Karena tidak banyak anak, Abd'l-Muttalib di tengah-tengah
masyarakatnya sendiri itu merasa kekurangan tenaga yang akan
dapat membantunya. Ia bernadar; kalau sampai beroleh sepuluh
anak laki-laki kemudian sesudah besar-besar tidak beroleh anak
lagi seperti ketika ia menggali sumur Zamzam dulu, salah
seorang di antaranya akan disembelih di Ka'bah sebagai kurban
untuk Tuhan.

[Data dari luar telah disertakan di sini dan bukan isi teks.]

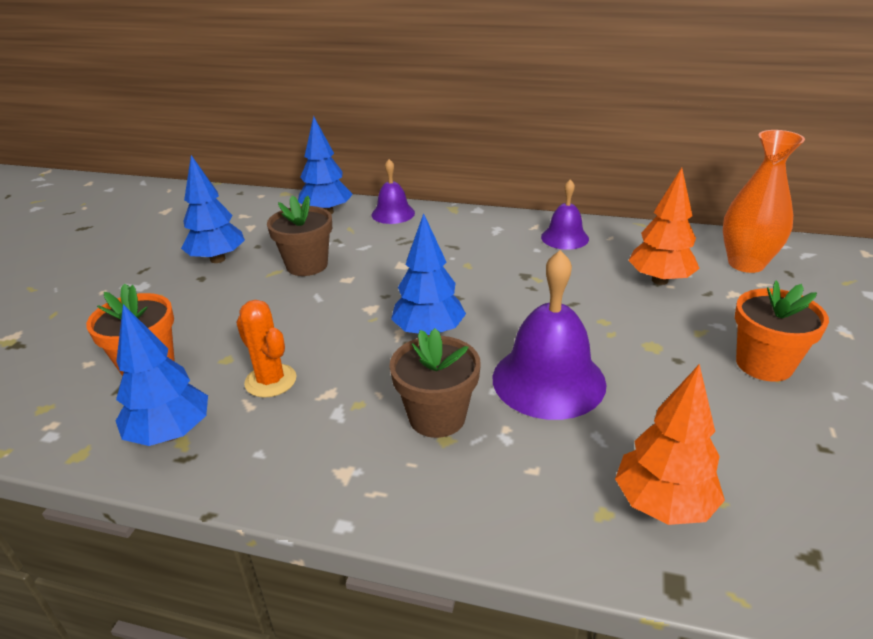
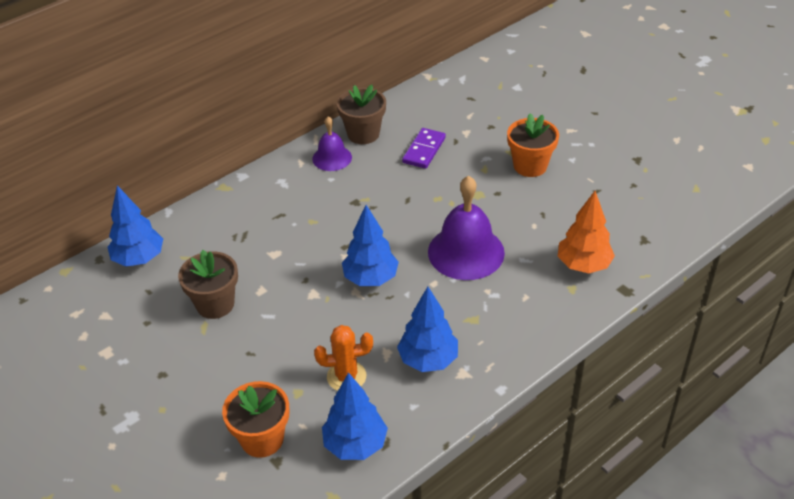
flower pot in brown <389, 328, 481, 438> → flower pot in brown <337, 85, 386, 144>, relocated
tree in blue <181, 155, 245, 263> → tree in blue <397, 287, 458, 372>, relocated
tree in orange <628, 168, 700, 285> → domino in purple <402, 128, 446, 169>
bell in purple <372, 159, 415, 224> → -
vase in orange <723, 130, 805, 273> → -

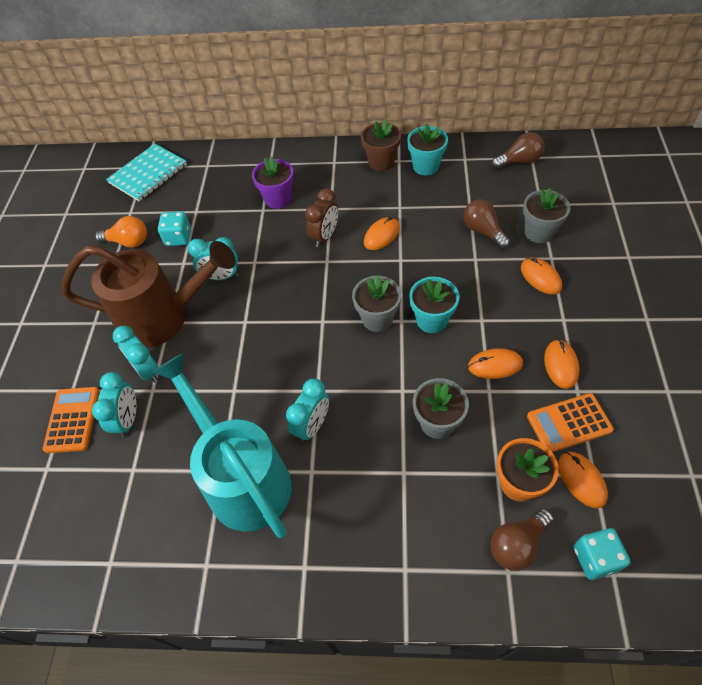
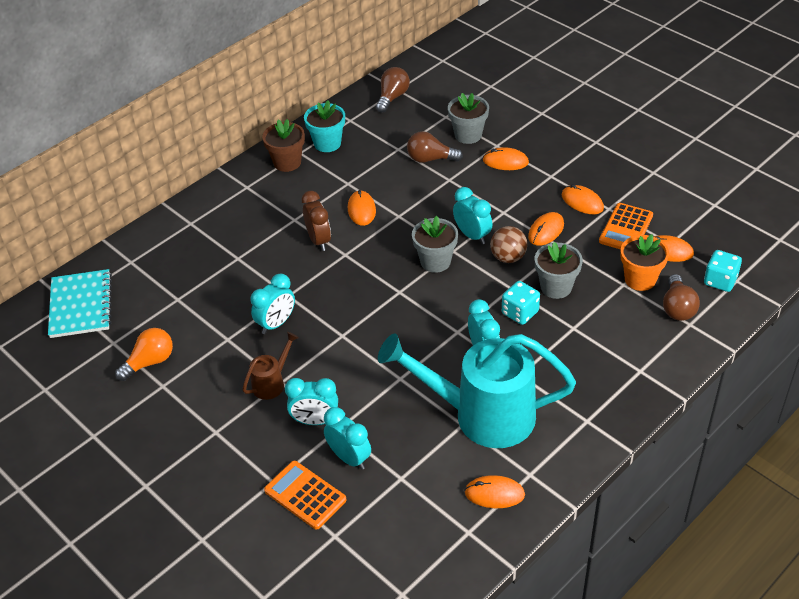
watering can in brown <61, 241, 236, 348> → watering can in brown <242, 332, 299, 400>, x0.43
flower pot in turquoise <409, 277, 459, 333> → clock in turquoise <453, 187, 492, 244>
- → mouse in orange <465, 475, 525, 508>
- → ball in brown <490, 226, 527, 263>
dice in turquoise <158, 211, 191, 246> → dice in turquoise <502, 281, 540, 325>, relocated
flower pot in purple <252, 156, 294, 209> → -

Tepat juga anaknya yang laki-laki akhirnya
mencapai sepuluh orang dan takdirpun menentukan pula sesudah
itu tidak beroleh anak lagi.
Dipanggilnya semua anak-anaknya dengan maksud supaya dapat
memenuhi nadarnya. Semua patuh. Sebagai konsekwensi
kepatuhannya itu setiap anak menuliskan namanya masing-masing
di atas qid-h (anak panah). Kemudian semua itu diambilnya oleh
Abd'l-Muttalib dan dibawanya kepada juru qid-h di tempat
berhala Hubal di tengah-tengah Ka'bah.
Apabila sedang menghadapi kebingungan yang luarbiasa,
orang-orang Arab masa itu lalu minta pertolongan juru qid-h
supaya memintakan kepada Maha Dewa Patung itu dengan jalan
(mengadu nasib) melalui qid-h. Abdullah bin Abd'l-Muttalib
adalah anaknya yang bungsu dan yang sangat dicintai.
Setelah juru qid-h mengocok anak panah yang sudah dicantumi
nama-nama semua anak-anak yang akan menjadi pilihan dewa Hubal
untuk kemudian disembelih oleh sang ayah, maka yang keluar
adalah nama Abdullah. Dituntunnya anak muda itu oleh
Abd'l-Muttalib dan dibawanya untuk disembelih ditempat yang
biasa orang-orang Arab melakukan itu di dekat Zamzam yang
terletak antara berhala Isaf dengan Na'ila.
Tetapi saat itu juga orang-orang Quraisy serentak sepakat
melarangnya supaya jangan berbuat, dan atas pembatalan itu
supaya memohon ampun kepada Hubal. Sekalipun mereka begitu
mendesak, namun Abd'l-Muttalib masih ragu-ragu juga.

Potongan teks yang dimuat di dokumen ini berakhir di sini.